Ignatius schreibt der Kirche als erster in der christlichen Literatur das Eigenschaftswort „katholisch“, also „universal“ zu. „Wo Jesus Christus ist“, schreibt er, „ist auch die katholische Kirche“ (Brief an die Smyrnaer 8, 2). Und gerade im Dienst für die Einheit der katholischen Kirche übt die christliche Gemeinde von Rom eine Art Primat in der Liebe aus. Ignatius schreibt an die Kirche, „die auch den Vorsitz führt am Orte des römischen Bezirkes, die Gottes würdig, ehrwürdig, preiswürdig, lobwürdig ... und Vorsteherin ist des Liebesbundes, die das Gesetz Christi hat, des Vaters Namen führt“ (Brief an die Römer, Prolog).

Wie man sieht, ist Ignatius wirklich der „Lehrer der Einheit“: der Einheit Gottes und der Einheit Christi (den verschiedenen Häresien zum Trotz, die sich zu verbreiten begannen und Christus in Gott und Mensch unterteilten), der Einheit der Kirche, der Einheit der Gläubigen in „Glaube und Liebe; diese übertrifft nichts“ (Brief an die Smyrnaer, 6, 1). Schließlich fordert der „Realismus“ des Ignatius die Gläubigen von gestern und von heute, ja uns alle zu einer fortschreitenden Synthese zwischen der Anpassung an Christus (Vereinigung mit Ihm, Leben in Ihm) und der Hingabe an seine Kirche (Einheit mit dem Bischof, großzügiger Dienst in der Gemeinschaft und in der Welt) auf.
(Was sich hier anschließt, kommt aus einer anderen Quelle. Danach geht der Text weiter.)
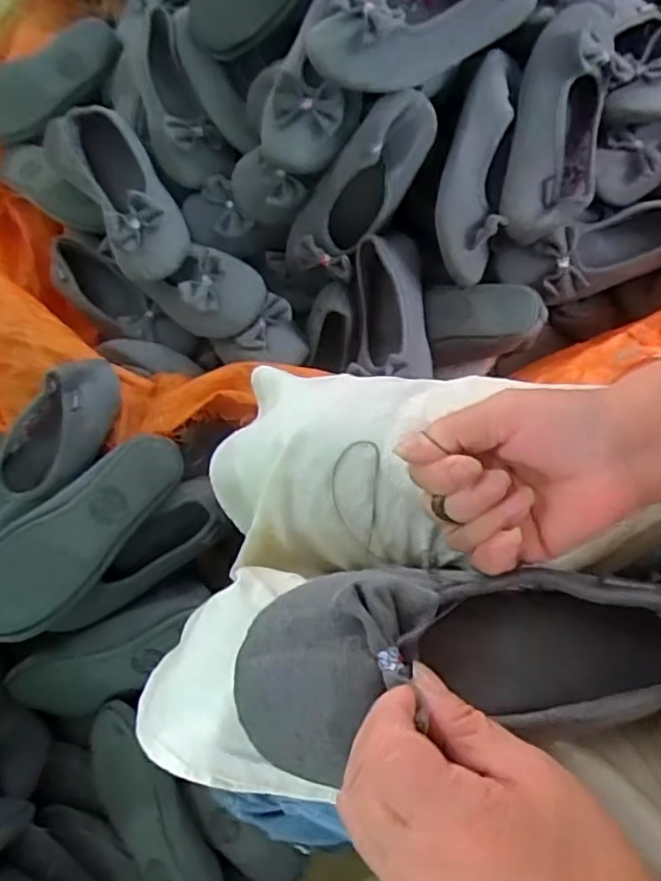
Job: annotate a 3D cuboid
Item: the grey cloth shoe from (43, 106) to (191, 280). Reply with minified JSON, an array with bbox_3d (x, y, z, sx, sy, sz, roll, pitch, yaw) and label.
[{"bbox_3d":[-0.258,-0.307,0.777,0.104,0.098,0.227,-33,70,-13],"label":"grey cloth shoe"}]

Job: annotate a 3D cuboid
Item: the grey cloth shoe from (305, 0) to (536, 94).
[{"bbox_3d":[0.089,-0.416,0.604,0.217,0.057,0.091,-33,70,-13],"label":"grey cloth shoe"}]

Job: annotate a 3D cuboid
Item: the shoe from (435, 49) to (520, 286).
[{"bbox_3d":[0.156,-0.292,0.654,0.068,0.058,0.240,12,85,6],"label":"shoe"}]

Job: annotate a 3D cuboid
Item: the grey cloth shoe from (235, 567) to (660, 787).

Man muss also zu einer Synthese zwischen Gemeinschaft der Kirche in ihrem Inneren und Sendung, Verkündigung des Evangeliums für die anderen gelangen, bis die eine Dimension durch die andere spricht und die Gläubigen immer mehr „eines Sinnes ... unzerstörbaren Geist besitzen, der ist Jesus Christus“ (Brief an die Magnesier, 15). Ich bitte den Herrn um diese „Gnade der Einheit“ und richte, in der Überzeugung der ganzen Kirche in der Liebe vorzustehen (vgl. Brief an die Römer, Prolog), denselben Wunsch an Euch, der den Brief des Ignatius an die Christen von Tralles beschließt: „Liebet alle einander in ungeteiltem Herzen. Meine Seele opfert sich für euch nicht nur jetzt, sondern auch wenn ich zu Gott gelangt bin.... In Christus möget ihr ohne Tadel erfunden werden“ (13). Beten wir, dass der Herr uns helfe, diese Einheit zu erlangen und endlich ohne Tadel gefunden zu werden, denn die Liebe läutert die Seelen.